BAKU: OSCE Rapporteur Warns Of Risk Of Clashes Over Garabagh

OSCE RAPPORTEUR WARNS OF RISK OF CLASHES OVER GARABAGH

AzerNews Weekly
Sept 3 2008
Azerbaijan

The risk of armed clashes continues in the Armenia-Azerbaijan conflict
over Upper (Nagorno) Garabagh, the OSCE Parliamentary Assembly (PA)
president`s special rapporteur on the conflict has said.

Goran Lennmarker, who arrived in Baku on Monday as part of a visit to
the South Caucasus region, expressed his hope that both sides in this
ongoing conflict would seek a common ground, saying it was pivotal to
compromise in exchange for a settlement to the long-standing dispute.

"If a compromise solution is found, many refugees will be able to
return home. I believe this is important for both countries," he said.

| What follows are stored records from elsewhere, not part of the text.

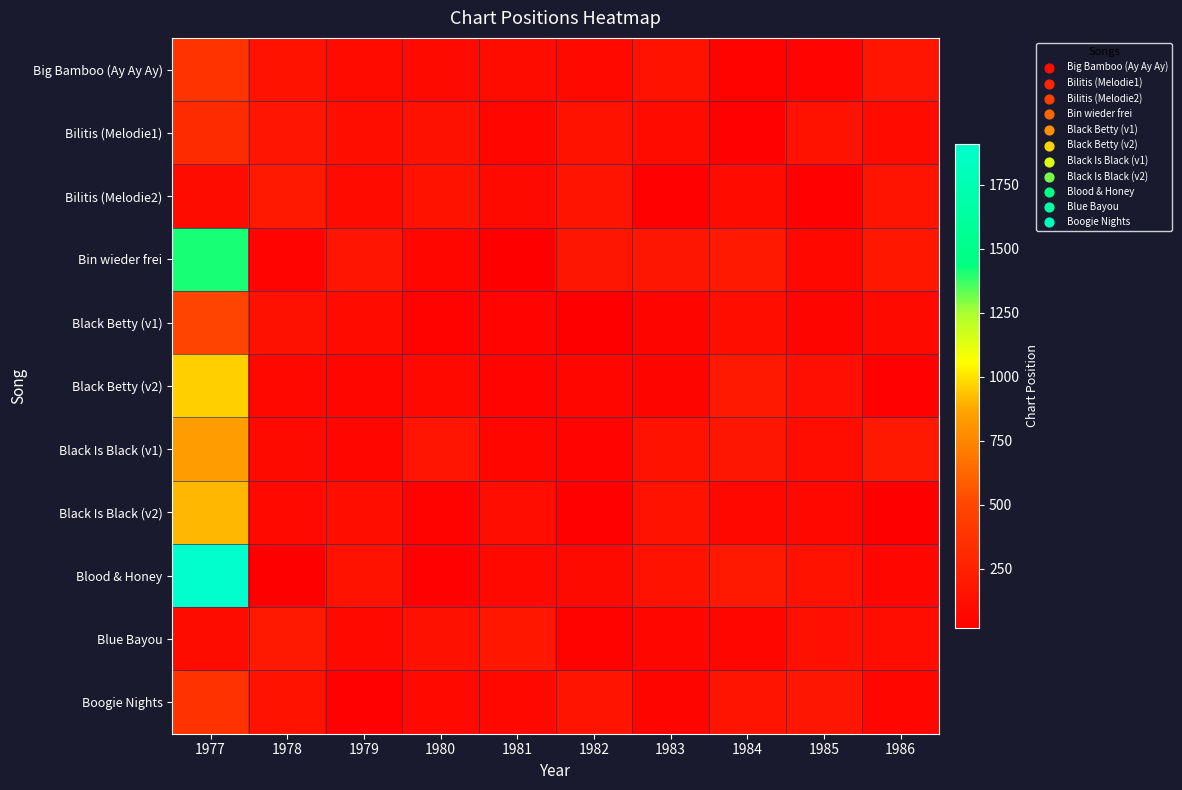

Reading left to right, extract all data points from this chart.

Big Bamboo (Ay Ay Ay): 1977=381	1978=158	1979=104	1980=101	1981=115	1982=88	1983=152	1984=44	1985=52	1986=173
Bilitis (Melodie1): 1977=320	1978=170	1979=128	1980=143	1981=76	1982=153	1983=107	1984=37	1985=147	1986=107
Bilitis (Melodie2): 1977=113	1978=200	1979=102	1980=146	1981=100	1982=163	1983=34	1984=104	1985=40	1986=162
Bin wieder frei: 1977=1411	1978=53	1979=174	1980=68	1981=27	1982=176	1983=182	1984=199	1985=82	1986=183
Black Betty (v1): 1977=481	1978=141	1979=103	1980=49	1981=53	1982=27	1983=58	1984=128	1985=57	1986=96
Black Betty (v2): 1977=963	1978=82	1979=73	1980=88	1981=50	1982=76	1983=61	1984=198	1985=134	1986=29
Black Is Black (v1): 1977=838	1978=95	1979=76	1980=169	1981=67	1982=56	1983=156	1984=181	1985=120	1986=198
Black Is Black (v2): 1977=907	1978=91	1979=127	1980=48	1981=118	1982=38	1983=160	1984=86	1985=81	1986=25
Blood & Honey: 1977=1910	1978=20	1979=151	1980=35	1981=90	1982=100	1983=150	1984=200	1985=157	1986=78
Blue Bayou: 1977=115	1978=199	1979=90	1980=141	1981=188	1982=45	1983=68	1984=67	1985=135	1986=120
Boogie Nights: 1977=374	1978=159	1979=42	1980=92	1981=85	1982=164	1983=61	1984=167	1985=177	1986=65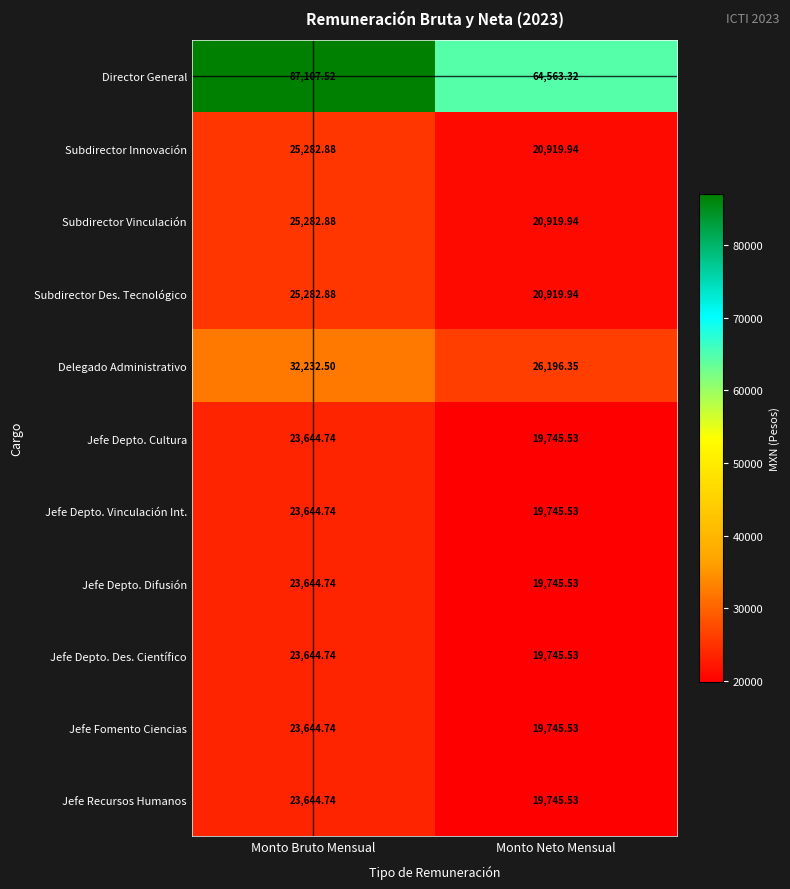

Between Monto Bruto Mensual and Monto Neto Mensual, which is larger?

Monto Bruto Mensual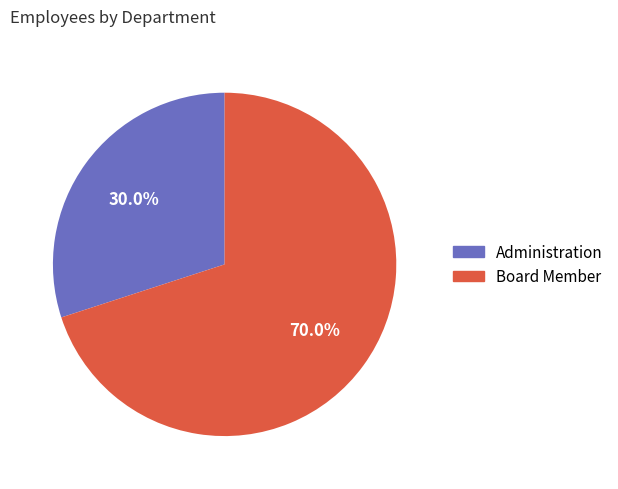

What is the largest slice in the pie chart?

Board Member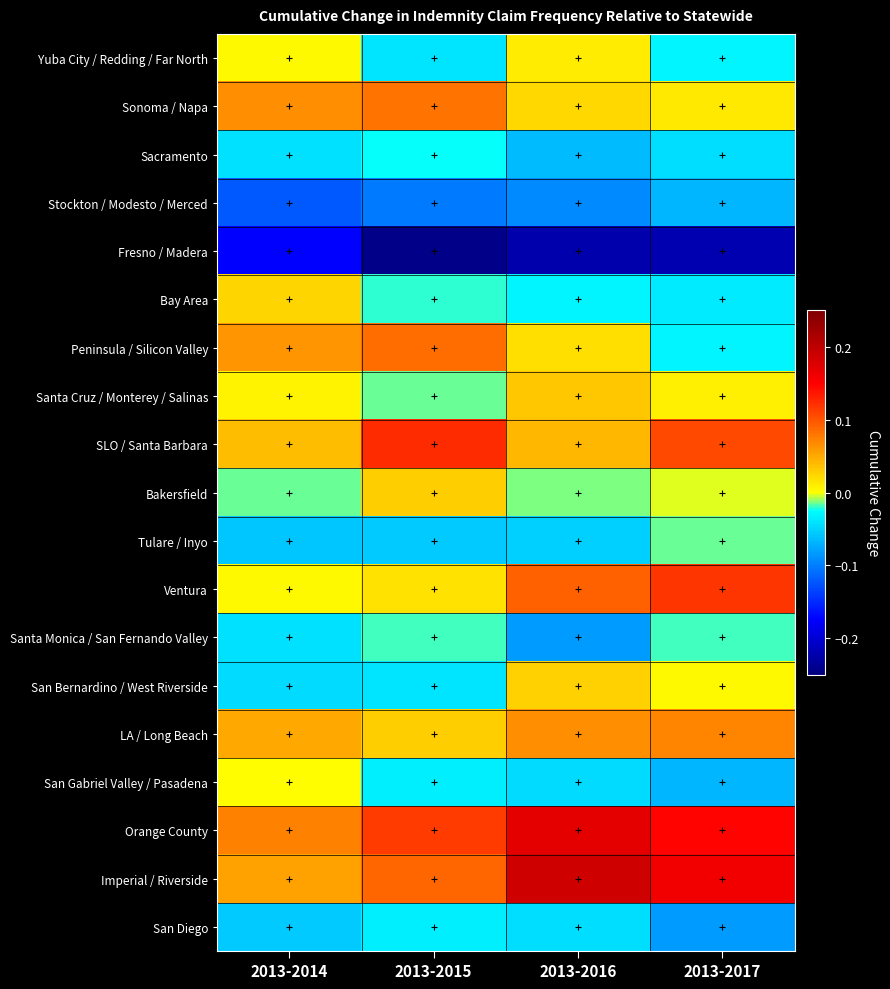

How many data points does each series have?

4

Upper Garabagh is an Azerbaijani region that has been occupied by
Armenian forces since a 1994 ceasefire ended separatist fighting that
killed an estimated 30,000 people and forced as many as one million
people from their homes.

The OSCE`s team of diplomats, referred to as the Minsk Group, has
been brokering the peace process.

In reference to the Georgian-Abkhaz conflict, Lennmarker said the
OSCE unequivocally supported Georgia`s territorial integrity. He said
his visit to the region would allow him to closely follow ongoing
developments in the South Caucasus republic, where a brief war with
Russia took place in August.

"Abkhazia is Georgian territory and residents of the region have been
living side by side for years," Lennmarker said.

He added that Azerbaijan is one of the three South Caucasus states,
and how relations develop among these regional states following the
Georgian-Russian conflict will be carefully watched.

On August 16, Lennmarker was appointed the OSCE PA special envoy
for Georgia and the situation in its breakaway republic of South
Ossetia. After completing the visit to Azerbaijan, he is scheduled
to meet with officials in Armenia and Georgia. He will, further,
submit a report on the current situation in Georgia when the PA meets
in Toronto, Canada from September 18-21.